**TEXTABSCHNITT**
+ + + +
Serie, 12. Teil: Wer pflegebedürftig wird, möchte möglichst lange daheim bleiben. Möglich machen es mehr als 300.000 Osteuropäer, die in Deutschland oft rund um die Uhr pflegen. Aber ist das überhaupt legal?

Die Angebote aus dem Internet klingen verlockend. Wer „24 Stunden Pflege“ googelt, kann sich vor der Flut von Anzeigen kaum retten. „24 Stunden Pflege ganz legal“, „Liebevolle 24-Stunden-Betreuung durch osteuropäische Pflegekräfte“ – so oder ähnlich trommeln Vermittlungsagenturen für ihre Dienste. Und fast immer ist die Anzeige mit einem Bild einer ausnehmend hübschen Pflegerin versehen, die sich liebevoll um ihre deutsche Klientin kümmert.
+ + + +
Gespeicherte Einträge

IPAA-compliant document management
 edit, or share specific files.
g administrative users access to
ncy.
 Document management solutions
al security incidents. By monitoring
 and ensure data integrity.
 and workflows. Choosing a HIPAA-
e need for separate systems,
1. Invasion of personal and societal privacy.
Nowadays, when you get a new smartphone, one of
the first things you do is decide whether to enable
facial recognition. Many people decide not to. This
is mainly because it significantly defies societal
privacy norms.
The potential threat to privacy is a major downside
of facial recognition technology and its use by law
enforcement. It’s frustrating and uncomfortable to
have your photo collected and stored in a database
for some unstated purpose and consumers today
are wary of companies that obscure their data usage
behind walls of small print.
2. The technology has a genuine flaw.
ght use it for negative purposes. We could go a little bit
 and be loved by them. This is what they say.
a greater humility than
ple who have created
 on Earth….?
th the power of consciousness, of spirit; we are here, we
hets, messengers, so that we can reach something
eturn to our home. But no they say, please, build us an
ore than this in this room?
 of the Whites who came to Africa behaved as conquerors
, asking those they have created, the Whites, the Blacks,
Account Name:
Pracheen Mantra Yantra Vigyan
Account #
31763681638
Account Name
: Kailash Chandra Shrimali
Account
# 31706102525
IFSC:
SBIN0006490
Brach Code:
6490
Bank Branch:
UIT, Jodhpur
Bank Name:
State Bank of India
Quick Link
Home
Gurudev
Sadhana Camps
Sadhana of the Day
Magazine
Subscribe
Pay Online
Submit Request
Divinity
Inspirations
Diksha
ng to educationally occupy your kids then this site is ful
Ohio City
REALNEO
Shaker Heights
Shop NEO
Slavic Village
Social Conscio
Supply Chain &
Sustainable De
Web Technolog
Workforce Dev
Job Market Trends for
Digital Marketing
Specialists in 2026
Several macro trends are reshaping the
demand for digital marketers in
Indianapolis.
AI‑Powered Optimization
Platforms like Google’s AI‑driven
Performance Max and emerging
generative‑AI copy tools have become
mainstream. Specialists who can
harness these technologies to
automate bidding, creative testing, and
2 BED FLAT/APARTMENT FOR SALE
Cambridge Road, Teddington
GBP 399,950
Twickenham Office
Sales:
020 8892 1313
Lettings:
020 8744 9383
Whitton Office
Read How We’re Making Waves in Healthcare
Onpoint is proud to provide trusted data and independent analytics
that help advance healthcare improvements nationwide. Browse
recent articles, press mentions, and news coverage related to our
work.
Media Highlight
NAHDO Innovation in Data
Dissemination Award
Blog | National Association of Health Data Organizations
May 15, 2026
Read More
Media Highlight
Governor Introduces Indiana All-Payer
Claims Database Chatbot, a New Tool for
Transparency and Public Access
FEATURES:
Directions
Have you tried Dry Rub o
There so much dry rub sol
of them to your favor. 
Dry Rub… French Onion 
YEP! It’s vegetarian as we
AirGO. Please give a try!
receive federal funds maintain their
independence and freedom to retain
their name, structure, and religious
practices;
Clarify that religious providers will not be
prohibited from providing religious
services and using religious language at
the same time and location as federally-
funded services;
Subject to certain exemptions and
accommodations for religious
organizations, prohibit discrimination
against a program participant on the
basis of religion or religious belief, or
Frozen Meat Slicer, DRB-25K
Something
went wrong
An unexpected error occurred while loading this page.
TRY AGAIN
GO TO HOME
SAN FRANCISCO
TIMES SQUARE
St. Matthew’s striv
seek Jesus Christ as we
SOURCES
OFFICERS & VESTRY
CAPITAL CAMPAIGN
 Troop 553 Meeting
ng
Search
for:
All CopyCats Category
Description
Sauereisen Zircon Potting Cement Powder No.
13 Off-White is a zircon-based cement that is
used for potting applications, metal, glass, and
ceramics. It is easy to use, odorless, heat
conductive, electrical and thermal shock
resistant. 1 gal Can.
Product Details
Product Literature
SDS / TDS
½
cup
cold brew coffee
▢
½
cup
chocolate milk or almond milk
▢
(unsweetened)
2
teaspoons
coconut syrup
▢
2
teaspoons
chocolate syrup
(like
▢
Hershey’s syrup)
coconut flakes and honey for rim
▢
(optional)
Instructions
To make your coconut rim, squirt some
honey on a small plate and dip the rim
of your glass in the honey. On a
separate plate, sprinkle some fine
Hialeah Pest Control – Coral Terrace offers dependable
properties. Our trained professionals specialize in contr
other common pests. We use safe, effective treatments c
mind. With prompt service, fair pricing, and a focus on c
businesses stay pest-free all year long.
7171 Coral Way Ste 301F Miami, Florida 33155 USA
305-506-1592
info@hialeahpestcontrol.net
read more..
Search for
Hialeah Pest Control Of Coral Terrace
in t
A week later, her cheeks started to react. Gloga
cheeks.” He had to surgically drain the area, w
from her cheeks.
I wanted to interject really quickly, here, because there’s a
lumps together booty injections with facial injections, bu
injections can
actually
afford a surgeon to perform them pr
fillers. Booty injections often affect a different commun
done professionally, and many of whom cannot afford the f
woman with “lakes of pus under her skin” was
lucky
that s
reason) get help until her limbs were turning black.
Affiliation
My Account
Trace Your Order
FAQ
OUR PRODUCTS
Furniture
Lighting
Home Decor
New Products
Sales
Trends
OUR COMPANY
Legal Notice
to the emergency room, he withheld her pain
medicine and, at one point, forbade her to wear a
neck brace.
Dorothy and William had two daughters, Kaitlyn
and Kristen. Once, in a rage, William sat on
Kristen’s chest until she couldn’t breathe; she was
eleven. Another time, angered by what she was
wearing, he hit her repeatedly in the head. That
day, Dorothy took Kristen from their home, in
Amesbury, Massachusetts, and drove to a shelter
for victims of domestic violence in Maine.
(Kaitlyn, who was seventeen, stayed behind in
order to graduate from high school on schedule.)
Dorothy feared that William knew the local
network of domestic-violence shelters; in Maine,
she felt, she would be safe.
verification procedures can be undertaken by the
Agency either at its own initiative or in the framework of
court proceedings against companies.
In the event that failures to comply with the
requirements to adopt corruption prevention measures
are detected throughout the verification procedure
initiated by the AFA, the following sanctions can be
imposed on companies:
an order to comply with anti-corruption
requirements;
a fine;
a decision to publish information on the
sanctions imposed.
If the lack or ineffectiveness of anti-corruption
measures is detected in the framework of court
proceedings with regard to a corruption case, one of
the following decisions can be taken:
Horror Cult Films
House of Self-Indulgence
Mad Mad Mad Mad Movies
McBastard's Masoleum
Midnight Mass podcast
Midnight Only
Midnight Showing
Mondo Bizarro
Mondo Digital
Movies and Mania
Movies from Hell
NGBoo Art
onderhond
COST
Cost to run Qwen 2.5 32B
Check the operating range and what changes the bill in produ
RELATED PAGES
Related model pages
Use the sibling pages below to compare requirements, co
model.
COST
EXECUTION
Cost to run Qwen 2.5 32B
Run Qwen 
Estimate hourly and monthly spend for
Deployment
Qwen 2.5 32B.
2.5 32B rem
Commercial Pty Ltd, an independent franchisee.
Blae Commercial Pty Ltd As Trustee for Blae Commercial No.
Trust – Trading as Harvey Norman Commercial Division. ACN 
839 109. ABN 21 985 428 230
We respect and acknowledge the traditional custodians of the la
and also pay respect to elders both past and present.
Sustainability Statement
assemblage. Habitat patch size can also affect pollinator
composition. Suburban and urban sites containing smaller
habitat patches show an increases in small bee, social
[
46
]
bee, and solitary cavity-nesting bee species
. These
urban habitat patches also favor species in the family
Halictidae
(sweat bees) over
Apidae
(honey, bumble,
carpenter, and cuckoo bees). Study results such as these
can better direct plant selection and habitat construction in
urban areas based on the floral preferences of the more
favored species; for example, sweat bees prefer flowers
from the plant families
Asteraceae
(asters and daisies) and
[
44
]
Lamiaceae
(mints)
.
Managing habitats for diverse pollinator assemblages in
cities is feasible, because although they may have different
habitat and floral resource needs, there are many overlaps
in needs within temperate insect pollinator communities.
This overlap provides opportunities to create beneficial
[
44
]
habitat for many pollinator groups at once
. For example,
+ + + +
**AUFGABE A**
Gib aus dem Text über die 24-Stunden-Pflege den Teil wortgetreu zurück, der bei den Worten „Die Angebote aus“ anfängt und nach den Worten „deutsche Klientin kümmert.“ aufhört.
**AUFGABE B**
Wie viele Osteuropäer machen es laut dem Text über die 24-Stunden-Pflege möglich, dass Pflegebedürftige daheim bleiben?

**ENDGÜLTIGE ANTWORT A**
Die Angebote aus dem Internet klingen verlockend. Wer „24 Stunden Pflege“ googelt, kann sich vor der Flut von Anzeigen kaum retten. „24 Stunden Pflege ganz legal“, „Liebevolle 24-Stunden-Betreuung durch osteuropäische Pflegekräfte“ – so oder ähnlich trommeln Vermittlungsagenturen für ihre Dienste. Und fast immer ist die Anzeige mit einem Bild einer ausnehmend hübschen Pflegerin versehen, die sich liebevoll um ihre deutsche Klientin kümmert.

**ENDGÜLTIGE ANTWORT B**
Mehr als 300.000.